THE PROBLEM:
Each line from the one that contains "artering för det identifierade" to the last line of the records below must be restated word for word.

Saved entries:

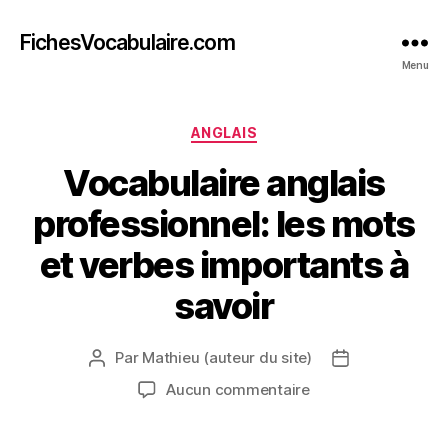
FichesVocabulaire.com
Menu
Catégories
ANGLAIS
Vocabulaire anglais
professionnel: les mots
et verbes importants à
savoir
Par
Mathieu (auteur du site)
Auteur
Date
de
de
sur
Aucun commentaire
l’article
l’article
Vocabulaire
anglais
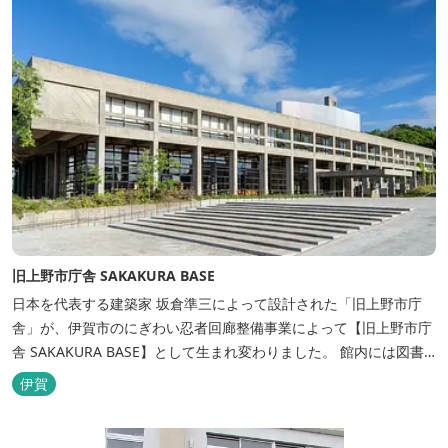
旧上野市庁舎 SAKAKURA BASE
日本を代表する建築家 坂倉準三によって設計された「旧上野市庁
舎」が、伊賀市のにぎわい忍者回廊整備事業によって【旧上野市庁
舎 SAKAKURA BASE】として生まれ変わりました。 館内には図書
館やホテル、カフェがあるほか、観光案内所「伊賀市観光インフォ
伊賀
メーションセンター」や伊賀の逸品を取り揃えた「伊賀百貨
Souvenir Shop」も併殺されています。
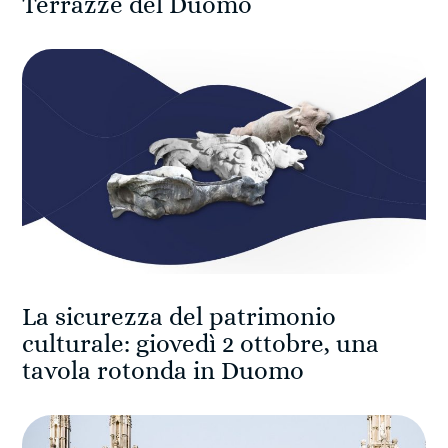
Terrazze del Duomo
La sicurezza del patrimonio
culturale: giovedì 2 ottobre, una
tavola rotonda in Duomo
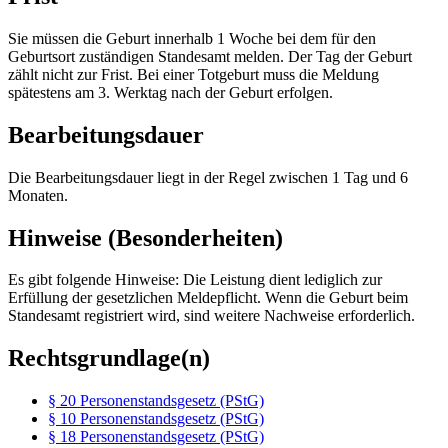
Sie müssen die Geburt innerhalb 1 Woche bei dem für den
Geburtsort zuständigen Standesamt melden. Der Tag der Geburt
zählt nicht zur Frist. Bei einer Totgeburt muss die Meldung
spätestens am 3. Werktag nach der Geburt erfolgen.
Bearbeitungsdauer
Die Bearbeitungsdauer liegt in der Regel zwischen 1 Tag und 6
Monaten.
Hinweise (Besonderheiten)
Es gibt folgende Hinweise: Die Leistung dient lediglich zur
Erfüllung der gesetzlichen Meldepflicht. Wenn die Geburt beim
Standesamt registriert wird, sind weitere Nachweise erforderlich.
Rechtsgrundlage(n)
§ 20 Personenstandsgesetz (PStG)
§ 10 Personenstandsgesetz (PStG)
§ 18 Personenstandsgesetz (PStG)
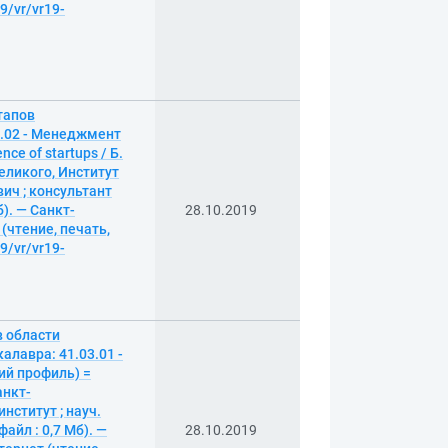
9/vr/vr19-
тапов
3.02 - Менеджмент
ce of startups / Б.
еликого, Институт
ич ; консультант
). — Санкт-
28.10.2019
 (чтение, печать,
9/vr/vr19-
в области
алавра: 41.03.01 -
ий профиль) =
анкт-
ститут ; науч.
файл : 0,7 Мб). —
28.10.2019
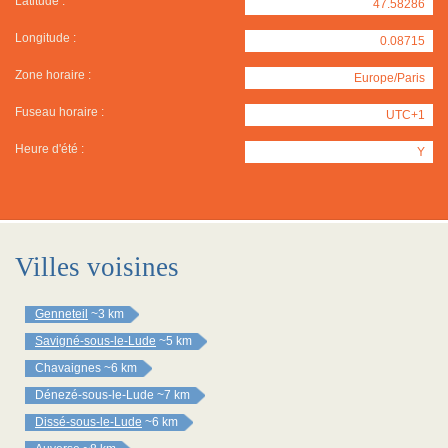
Latitude :
47.58286
Longitude :
0.08715
Zone horaire :
Europe/Paris
Fuseau horaire :
UTC+1
Heure d'été :
Y
Villes voisines
Genneteil
~3 km
Savigné-sous-le-Lude
~5 km
Chavaignes
~6 km
Dénezé-sous-le-Lude
~7 km
Dissé-sous-le-Lude
~6 km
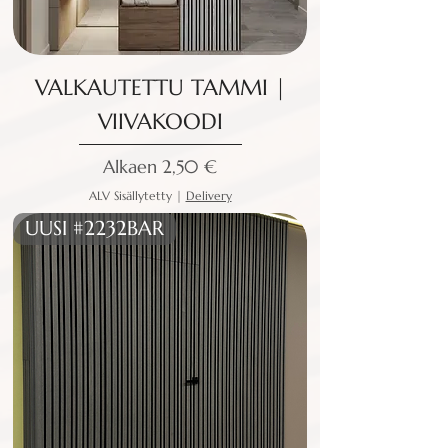
VALKAUTETTU TAMMI |
VIIVAKOODI
Alehinta
Alkaen
2,50 €
ALV Sisällytetty
|
Delivery
UUSI #2232BAR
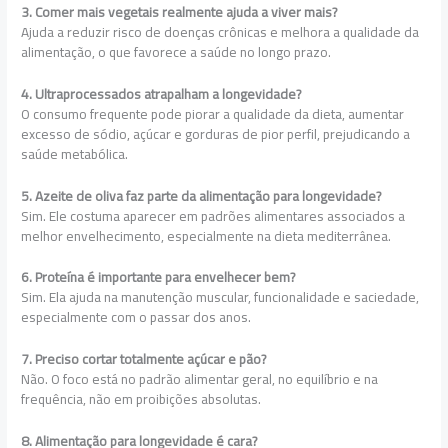
3. Comer mais vegetais realmente ajuda a viver mais?
Ajuda a reduzir risco de doenças crônicas e melhora a qualidade da
alimentação, o que favorece a saúde no longo prazo.
4. Ultraprocessados atrapalham a longevidade?
O consumo frequente pode piorar a qualidade da dieta, aumentar
excesso de sódio, açúcar e gorduras de pior perfil, prejudicando a
saúde metabólica.
5. Azeite de oliva faz parte da alimentação para longevidade?
Sim. Ele costuma aparecer em padrões alimentares associados a
melhor envelhecimento, especialmente na dieta mediterrânea.
6. Proteína é importante para envelhecer bem?
Sim. Ela ajuda na manutenção muscular, funcionalidade e saciedade,
especialmente com o passar dos anos.
7. Preciso cortar totalmente açúcar e pão?
Não. O foco está no padrão alimentar geral, no equilíbrio e na
frequência, não em proibições absolutas.
8. Alimentação para longevidade é cara?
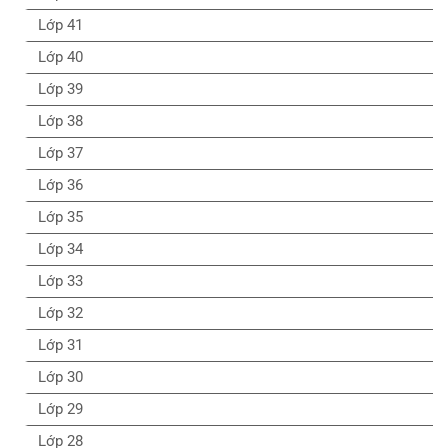
Lớp 41
Lớp 40
Lớp 39
Lớp 38
Lớp 37
Lớp 36
Lớp 35
Lớp 34
Lớp 33
Lớp 32
Lớp 31
Lớp 30
Lớp 29
Lớp 28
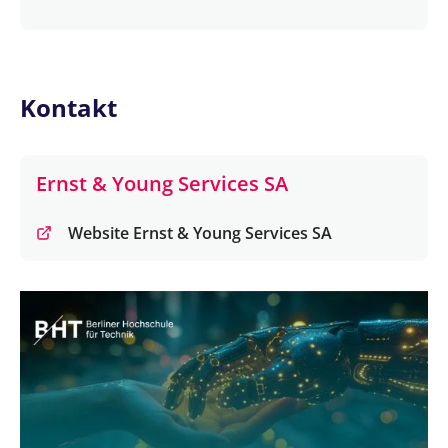
Kontakt
Ernst & Young Services SA
Website Ernst & Young Services SA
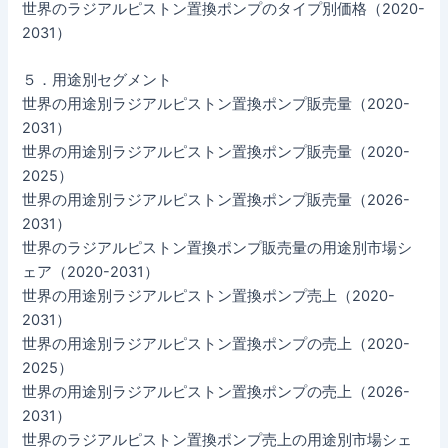
世界のラジアルピストン置換ポンプのタイプ別価格（2020-
2031）
５．用途別セグメント
世界の用途別ラジアルピストン置換ポンプ販売量（2020-
2031）
世界の用途別ラジアルピストン置換ポンプ販売量（2020-
2025）
世界の用途別ラジアルピストン置換ポンプ販売量（2026-
2031）
世界のラジアルピストン置換ポンプ販売量の用途別市場シ
ェア（2020-2031）
世界の用途別ラジアルピストン置換ポンプ売上（2020-
2031）
世界の用途別ラジアルピストン置換ポンプの売上（2020-
2025）
世界の用途別ラジアルピストン置換ポンプの売上（2026-
2031）
世界のラジアルピストン置換ポンプ売上の用途別市場シェ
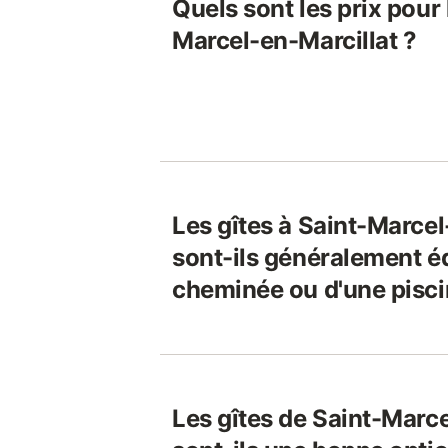
Quels sont les prix pour 
Marcel-en-Marcillat ?
Les gîtes à Saint-Marcel
sont-ils généralement é
cheminée ou d'une pisci
Les gîtes de Saint-Marce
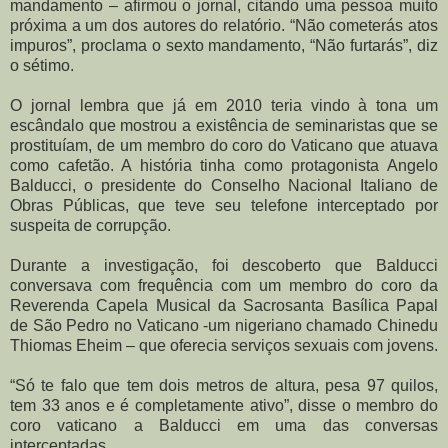
mandamento – afirmou o jornal, citando uma pessoa muito
próxima a um dos autores do relatório. “Não cometerás atos
impuros”, proclama o sexto mandamento, “Não furtarás”, diz
o sétimo.
O jornal lembra que já em 2010 teria vindo à tona um
escândalo que mostrou a existência de seminaristas que se
prostituíam, de um membro do coro do Vaticano que atuava
como cafetão. A história tinha como protagonista Angelo
Balducci, o presidente do Conselho Nacional Italiano de
Obras Públicas, que teve seu telefone interceptado por
suspeita de corrupção.
Durante a investigação, foi descoberto que Balducci
conversava com frequência com um membro do coro da
Reverenda Capela Musical da Sacrosanta Basílica Papal
de São Pedro no Vaticano -um nigeriano chamado Chinedu
Thiomas Eheim – que oferecia serviços sexuais com jovens.
“Só te falo que tem dois metros de altura, pesa 97 quilos,
tem 33 anos e é completamente ativo”, disse o membro do
coro vaticano a Balducci em uma das conversas
interceptadas.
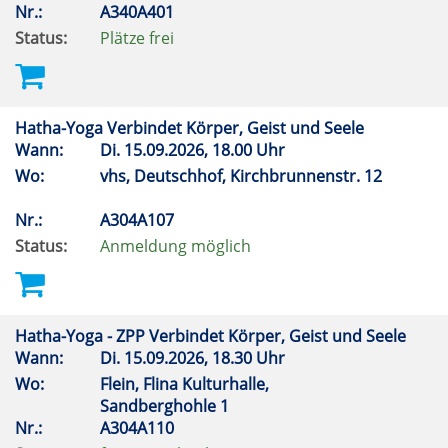
Nr.:
A340A401
Status:
Plätze frei
Hatha-Yoga Verbindet Körper, Geist und Seele
Wann:
Di.
15.09.2026, 18.00 Uhr
Wo:
vhs, Deutschhof, Kirchbrunnenstr. 12
Nr.:
A304A107
Status:
Anmeldung möglich
Hatha-Yoga - ZPP Verbindet Körper, Geist und Seele
Wann:
Di.
15.09.2026, 18.30 Uhr
Wo:
Flein, Flina Kulturhalle,
Sandberghohle 1
Nr.:
A304A110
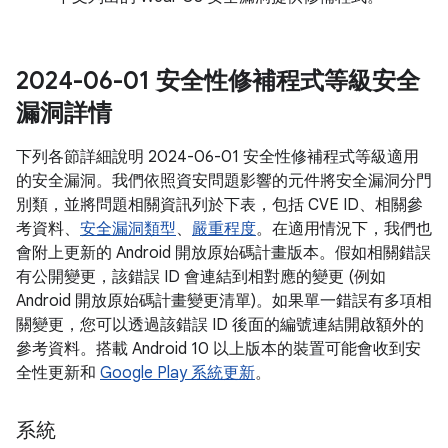
2024-06-01 安全性修補程式等級安全
漏洞詳情
下列各節詳細說明 2024-06-01 安全性修補程式等級適用
的安全漏洞。我們依照資安問題影響的元件將安全漏洞分門
別類，並將問題相關資訊列於下表，包括 CVE ID、相關參
考資料、
安全漏洞類型
、
嚴重程度
。在適用情況下，我們也
會附上更新的 Android 開放原始碼計畫版本。假如相關錯誤
有公開變更，該錯誤 ID 會連結到相對應的變更 (例如
Android 開放原始碼計畫變更清單)。如果單一錯誤有多項相
關變更，您可以透過該錯誤 ID 後面的編號連結開啟額外的
參考資料。搭載 Android 10 以上版本的裝置可能會收到安
全性更新和
Google Play 系統更新
。
系統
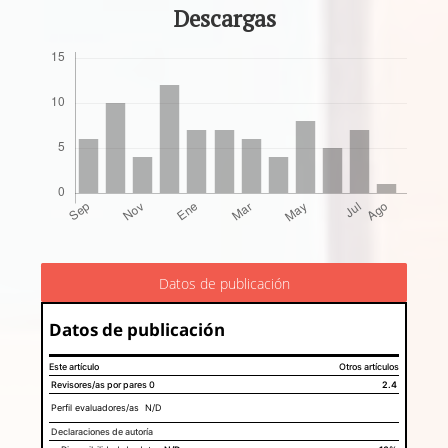
Descargas
Datos de publicación
Datos de publicación
Este artículo
Otros artículos
Revisores/as por pares
0
2.4
Perfil evaluadores/as N/D
Declaraciones de autoría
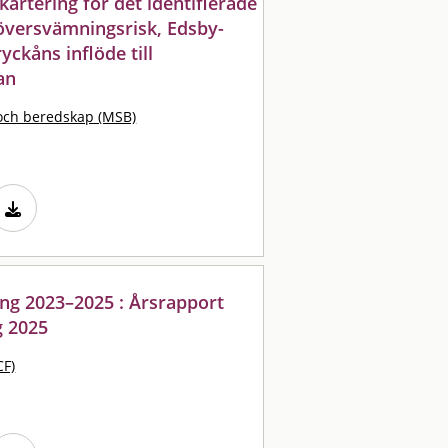
artering för det identifierade
versvämningsrisk, Edsby-
ckåns inflöde till
an
och beredskap (MSB)
ng 2023–2025 : Årsrapport
g 2025
CF)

SOLUTION TO THIS EXERCISE:
artering för det identifierade
versvämningsrisk, Edsby-
ckåns inflöde till
an
och beredskap (MSB)
ng 2023–2025 : Årsrapport
g 2025
CF)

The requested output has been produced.